Requirement → Below are the records; tally the lines in them that include the word "Infrastructure" and reply with the number alone.

Dataset entries:

◇ ◇ ◇

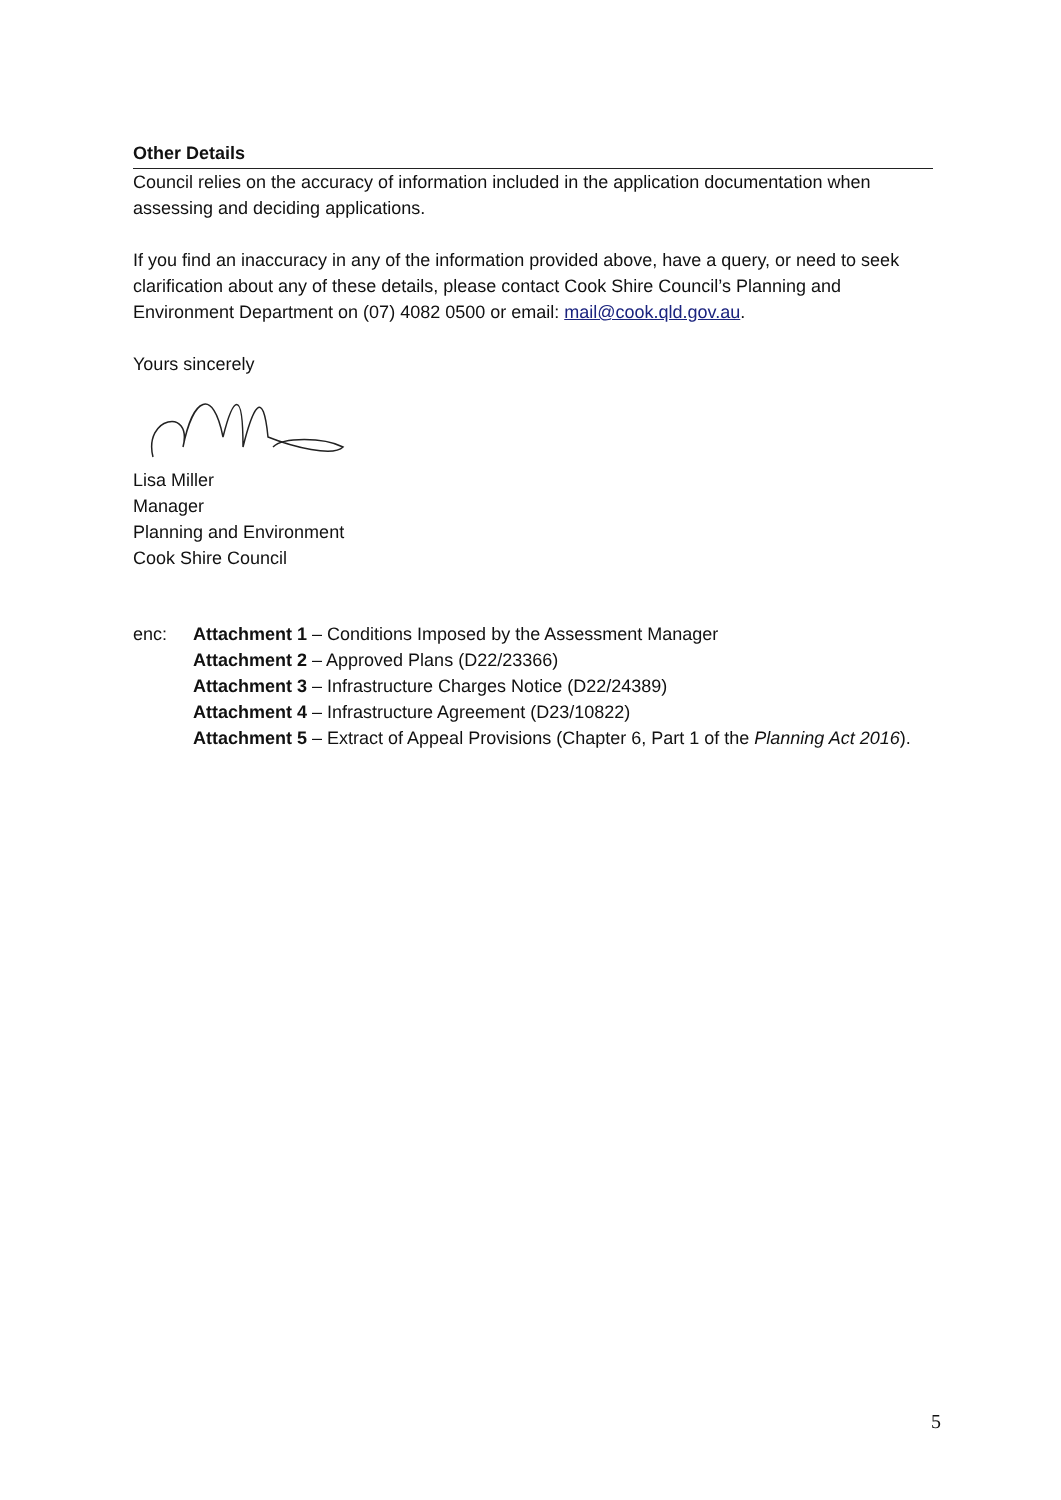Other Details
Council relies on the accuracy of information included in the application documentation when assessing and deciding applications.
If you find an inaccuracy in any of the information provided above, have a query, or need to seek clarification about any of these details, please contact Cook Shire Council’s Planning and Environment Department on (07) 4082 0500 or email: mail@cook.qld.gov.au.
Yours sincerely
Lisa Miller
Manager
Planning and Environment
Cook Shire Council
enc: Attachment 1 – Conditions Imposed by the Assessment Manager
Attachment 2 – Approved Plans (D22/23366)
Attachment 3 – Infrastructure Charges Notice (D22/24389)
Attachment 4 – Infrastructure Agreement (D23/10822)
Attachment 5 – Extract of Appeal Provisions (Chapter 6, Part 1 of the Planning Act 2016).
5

◇ ◇ ◇

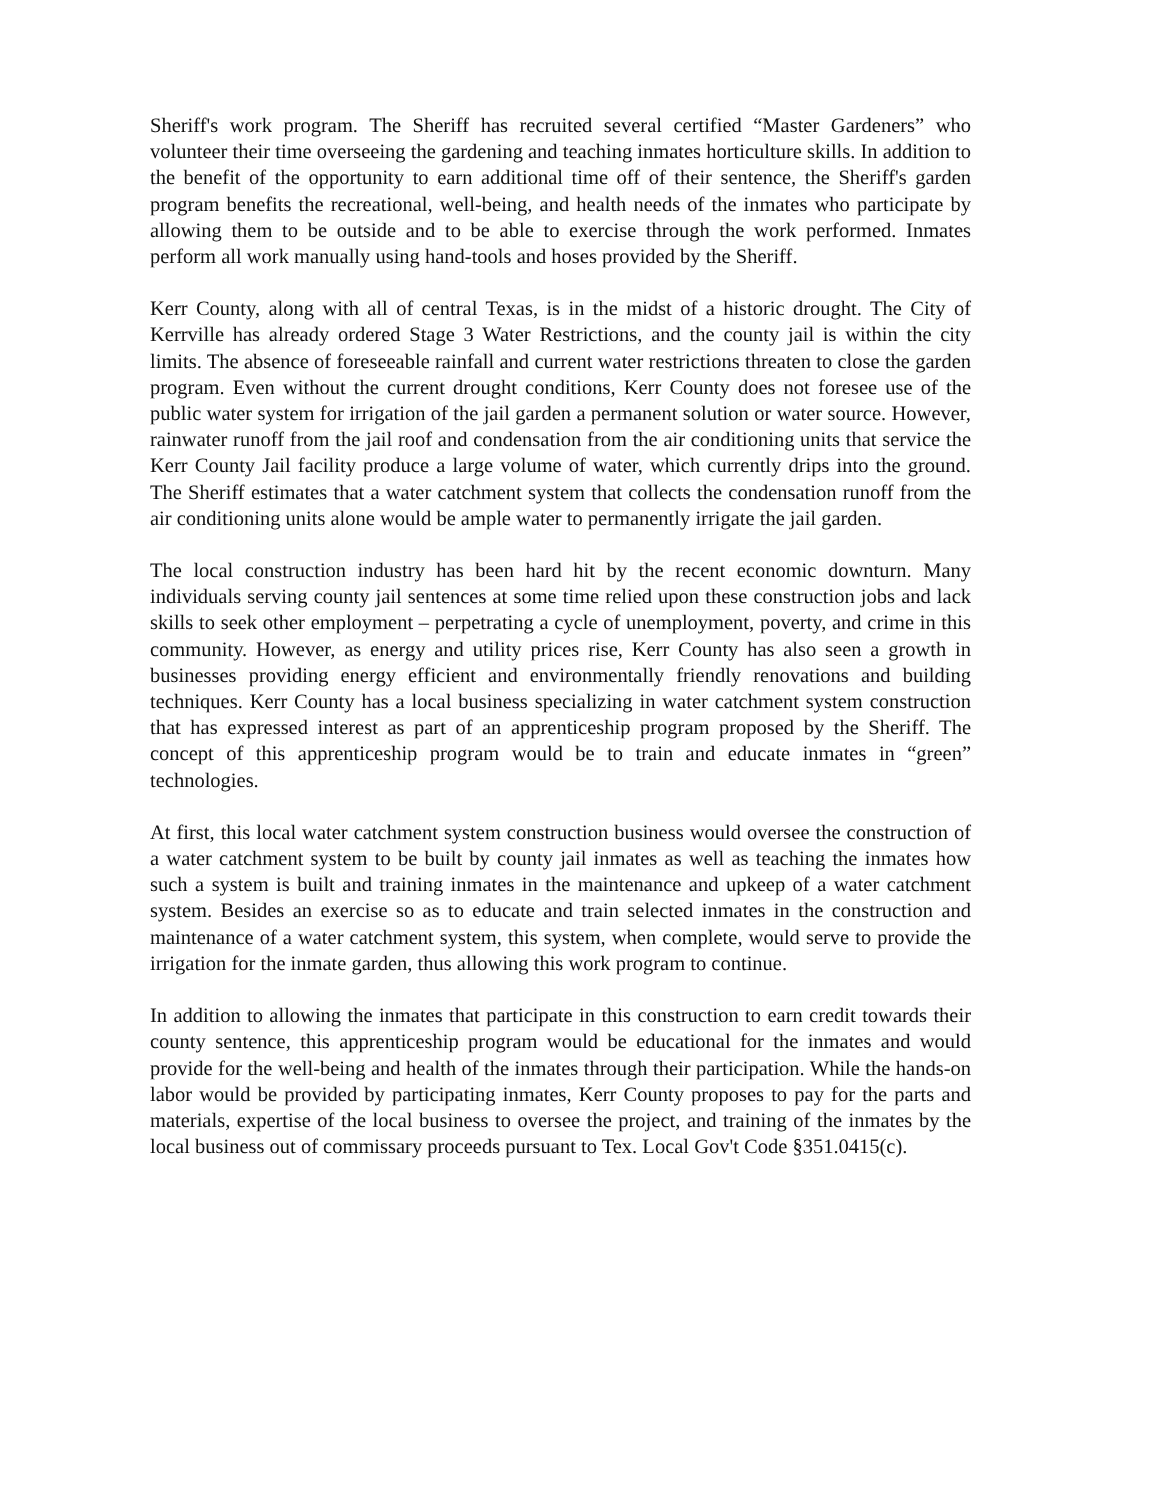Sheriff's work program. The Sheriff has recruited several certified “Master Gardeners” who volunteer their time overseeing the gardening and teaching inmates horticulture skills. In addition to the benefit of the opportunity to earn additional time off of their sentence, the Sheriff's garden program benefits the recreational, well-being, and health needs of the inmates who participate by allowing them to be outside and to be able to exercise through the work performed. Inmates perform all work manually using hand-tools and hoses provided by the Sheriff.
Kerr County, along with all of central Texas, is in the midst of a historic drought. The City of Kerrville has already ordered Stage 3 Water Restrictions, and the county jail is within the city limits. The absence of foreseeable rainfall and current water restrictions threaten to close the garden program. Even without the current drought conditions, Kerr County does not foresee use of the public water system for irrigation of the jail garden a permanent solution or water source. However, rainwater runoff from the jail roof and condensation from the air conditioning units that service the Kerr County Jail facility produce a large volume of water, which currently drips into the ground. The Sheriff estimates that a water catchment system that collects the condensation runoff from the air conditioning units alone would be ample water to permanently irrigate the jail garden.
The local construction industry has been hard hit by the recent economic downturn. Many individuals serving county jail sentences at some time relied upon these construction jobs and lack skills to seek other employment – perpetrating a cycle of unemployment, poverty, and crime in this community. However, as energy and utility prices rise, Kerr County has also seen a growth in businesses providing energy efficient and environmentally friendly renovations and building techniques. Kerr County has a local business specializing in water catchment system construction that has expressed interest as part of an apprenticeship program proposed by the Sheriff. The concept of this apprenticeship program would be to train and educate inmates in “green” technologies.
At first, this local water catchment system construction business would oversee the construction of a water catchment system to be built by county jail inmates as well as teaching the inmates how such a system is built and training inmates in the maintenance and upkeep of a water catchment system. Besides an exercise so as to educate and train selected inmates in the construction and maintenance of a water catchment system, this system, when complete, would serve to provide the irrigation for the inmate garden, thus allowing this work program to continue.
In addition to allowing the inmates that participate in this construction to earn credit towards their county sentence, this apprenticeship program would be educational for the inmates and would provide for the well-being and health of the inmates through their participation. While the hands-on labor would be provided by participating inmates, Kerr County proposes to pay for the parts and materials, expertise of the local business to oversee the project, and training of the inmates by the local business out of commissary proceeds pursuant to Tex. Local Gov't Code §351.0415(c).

◇ ◇ ◇

Final answer → 2